§ Exercise data:
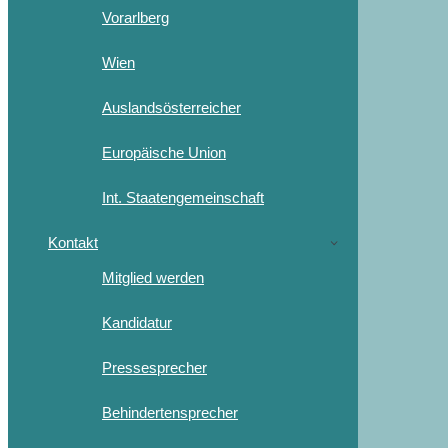
Vorarlberg
Wien
Auslandsösterreicher
Europäische Union
Int. Staatengemeinschaft
Kontakt
Mitglied werden
Kandidatur
Pressesprecher
Behindertensprecher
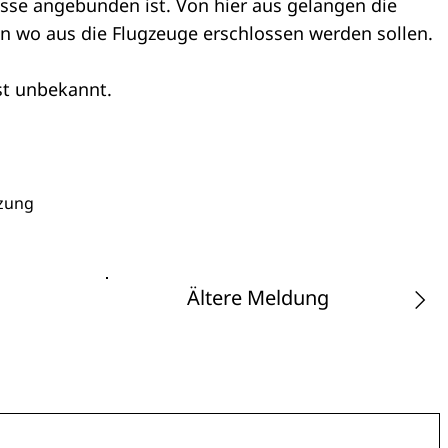
asse angebunden ist. Von hier aus gelangen die
on wo aus die Flugzeuge erschlossen werden sollen.
ist unbekannt.
zung
Ältere Meldung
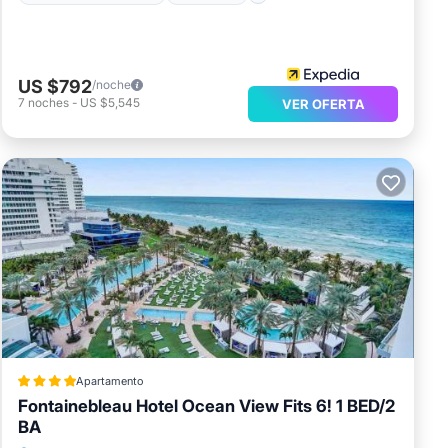
US $792
/noche
7
noches
-
US $5,545
VER OFERTA
Apartamento
Fontainebleau Hotel Ocean View Fits 6! 1 BED/2
BA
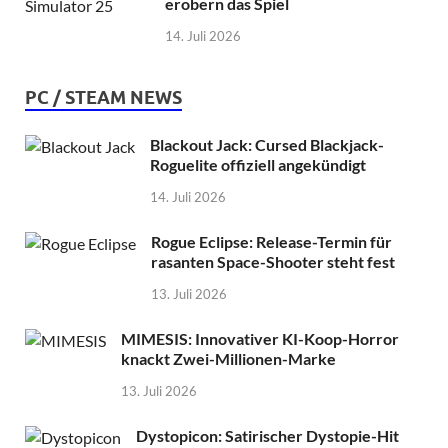
erobern das Spiel
14. Juli 2026
PC / STEAM NEWS
Blackout Jack: Cursed Blackjack-
Roguelite offiziell angekündigt
14. Juli 2026
Rogue Eclipse: Release-Termin für
rasanten Space-Shooter steht fest
13. Juli 2026
MIMESIS: Innovativer KI-Koop-Horror
knackt Zwei-Millionen-Marke
13. Juli 2026
Dystopicon: Satirischer Dystopie-Hit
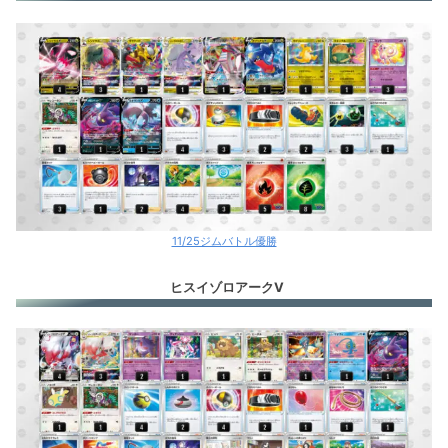
11/25ジムバトル優勝
ヒスイゾロアークV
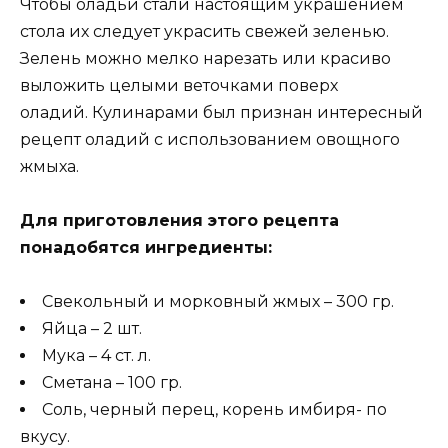
Чтобы оладьи стали настоящим украшением
стола их следует украсить свежей зеленью.
Зелень можно мелко нарезать или красиво
выложить целыми веточками поверх
оладий. Кулинарами был признан интересный
рецепт оладий с использованием овощного
жмыха.
Для приготовления этого рецепта
понадобятся ингредиенты:
Свекольный и морковный жмых – 300 гр.
Яйца – 2 шт.
Мука – 4 ст. л.
Сметана – 100 гр.
Соль, черный перец, корень имбиря- по
вкусу.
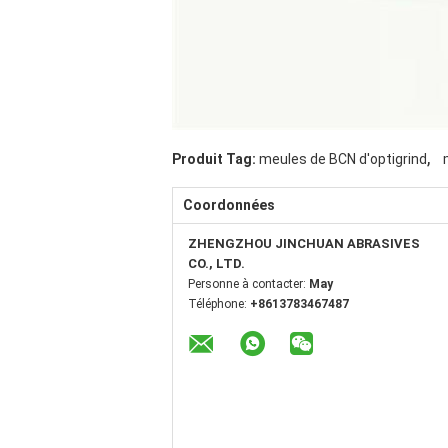
,
Produit Tag:
meules de BCN d'optigrind
Coordonnées
ZHENGZHOU JINCHUAN ABRASIVES
CO., LTD.
Personne à contacter:
May
Téléphone:
+8613783467487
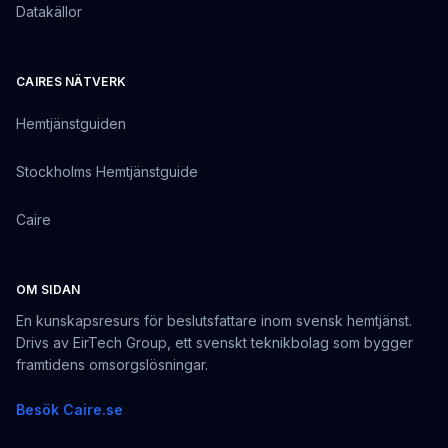
Datakällor
CAIRES NÄTVERK
Hemtjänstguiden
Stockholms Hemtjänstguide
Caire
OM SIDAN
En kunskapsresurs för beslutsfattare inom svensk hemtjänst.
Drivs av EirTech Group, ett svenskt teknikbolag som bygger
framtidens omsorgslösningar.
Besök Caire.se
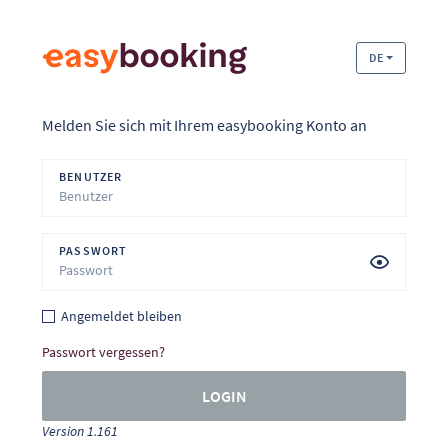
DE
Melden Sie sich mit Ihrem easybooking Konto an
BENUTZER
PASSWORT
Angemeldet bleiben
Passwort vergessen?
LOGIN
Version 1.161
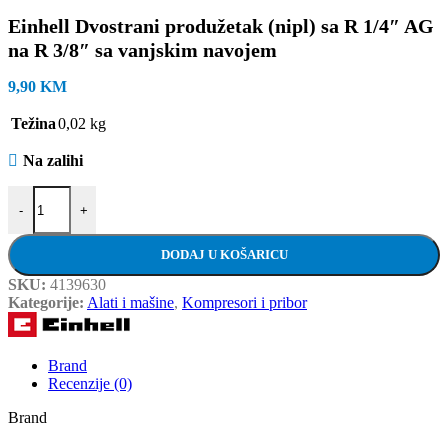
Einhell Dvostrani produžetak (nipl) sa R 1/4″ AG
na R 3/8″ sa vanjskim navojem
9,90
KM
Težina
0,02 kg
Na zalihi
Einhell Dvostrani produžetak (nipl) sa R 1/4" AG na R 3/8" sa vanjs
-
+
DODAJ U KOŠARICU
SKU:
4139630
Kategorije:
Alati i mašine
,
Kompresori i pribor
Brand
Recenzije (0)
Brand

§ What you will do: From the first line to the last, retype the entries above exactly, minus the pictures.

§ Your solution:
Vorarlberg
Wien
Auslandsösterreicher
Europäische Union
Int. Staatengemeinschaft
Kontakt
Mitglied werden
Kandidatur
Pressesprecher
Behindertensprecher
asse angebunden ist. Von hier aus gelangen die
on wo aus die Flugzeuge erschlossen werden sollen.
ist unbekannt.
zung
Ältere Meldung
US $792
/noche
7
noches
-
US $5,545
VER OFERTA
Apartamento
Fontainebleau Hotel Ocean View Fits 6! 1 BED/2
BA
erobern das Spiel
14. Juli 2026
PC / STEAM NEWS
Blackout Jack: Cursed Blackjack-
Roguelite offiziell angekündigt
14. Juli 2026
Rogue Eclipse: Release-Termin für
rasanten Space-Shooter steht fest
13. Juli 2026
MIMESIS: Innovativer KI-Koop-Horror
knackt Zwei-Millionen-Marke
13. Juli 2026
Dystopicon: Satirischer Dystopie-Hit
11/25ジムバトル優勝
ヒスイゾロアークV
Чтобы оладьи стали настоящим украшением
стола их следует украсить свежей зеленью.
Зелень можно мелко нарезать или красиво
выложить целыми веточками поверх
оладий. Кулинарами был признан интересный
рецепт оладий с использованием овощного
жмыха.
Для приготовления этого рецепта
понадобятся ингредиенты:
Свекольный и морковный жмых – 300 гр.
Яйца – 2 шт.
Мука – 4 ст. л.
Сметана – 100 гр.
Соль, черный перец, корень имбиря- по
вкусу.
,
Produit Tag:
meules de BCN d'optigrind
Coordonnées
ZHENGZHOU JINCHUAN ABRASIVES
CO., LTD.
Personne à contacter:
May
Téléphone:
+8613783467487
Datakällor
CAIRES NÄTVERK
Hemtjänstguiden
Stockholms Hemtjänstguide
Caire
OM SIDAN
En kunskapsresurs för beslutsfattare inom svensk hemtjänst.
Drivs av EirTech Group, ett svenskt teknikbolag som bygger
framtidens omsorgslösningar.
Besök Caire.se
DE
Melden Sie sich mit Ihrem easybooking Konto an
BENUTZER
PASSWORT
Angemeldet bleiben
Passwort vergessen?
LOGIN
Version 1.161
Einhell Dvostrani produžetak (nipl) sa R 1/4″ AG
na R 3/8″ sa vanjskim navojem
9,90
KM
Težina
0,02 kg
Na zalihi
Einhell Dvostrani produžetak (nipl) sa R 1/4" AG na R 3/8" sa vanjs
-
+
DODAJ U KOŠARICU
SKU:
4139630
Kategorije:
Alati i mašine
,
Kompresori i pribor
Brand
Recenzije (0)
Brand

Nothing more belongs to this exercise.